> _What is needed_
Please give again every entry exactly as it appears, setting aside the pictures.

╭─ Exercise inputs

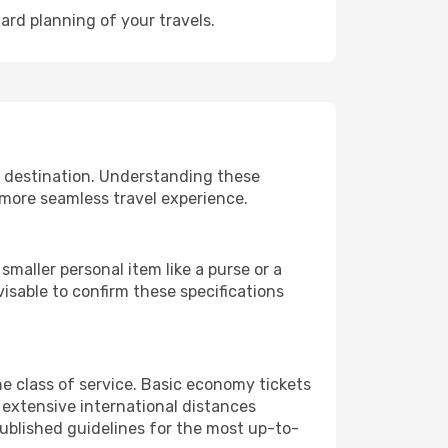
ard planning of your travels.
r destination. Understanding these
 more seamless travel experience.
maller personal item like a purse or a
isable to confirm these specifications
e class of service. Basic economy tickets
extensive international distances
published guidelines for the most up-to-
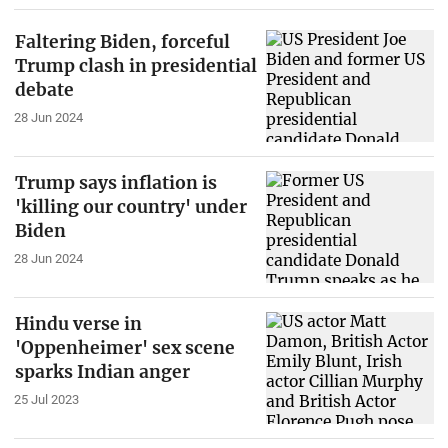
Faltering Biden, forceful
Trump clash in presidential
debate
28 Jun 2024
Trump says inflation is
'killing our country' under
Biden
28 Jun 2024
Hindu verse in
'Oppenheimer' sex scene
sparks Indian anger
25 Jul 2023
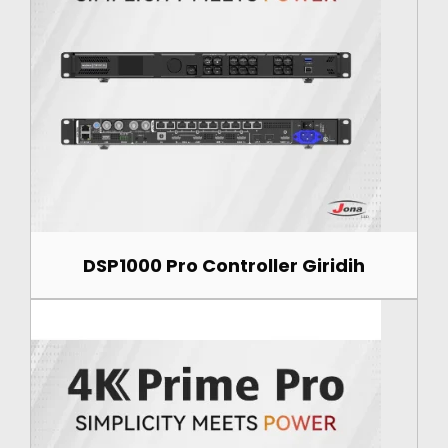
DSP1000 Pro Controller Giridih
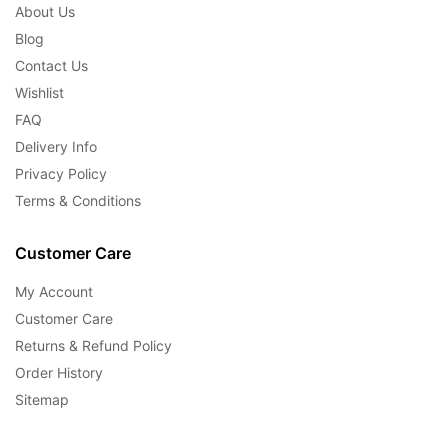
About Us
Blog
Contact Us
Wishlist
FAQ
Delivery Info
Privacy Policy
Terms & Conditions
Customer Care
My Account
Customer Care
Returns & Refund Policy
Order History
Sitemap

╰─

> _Exercise response_
ard planning of your travels.
r destination. Understanding these
 more seamless travel experience.
maller personal item like a purse or a
isable to confirm these specifications
e class of service. Basic economy tickets
extensive international distances
published guidelines for the most up-to-
Faltering Biden, forceful
Trump clash in presidential
debate
28 Jun 2024
Trump says inflation is
'killing our country' under
Biden
28 Jun 2024
Hindu verse in
'Oppenheimer' sex scene
sparks Indian anger
25 Jul 2023
DSP1000 Pro Controller Giridih
About Us
Blog
Contact Us
Wishlist
FAQ
Delivery Info
Privacy Policy
Terms & Conditions
Customer Care
My Account
Customer Care
Returns & Refund Policy
Order History
Sitemap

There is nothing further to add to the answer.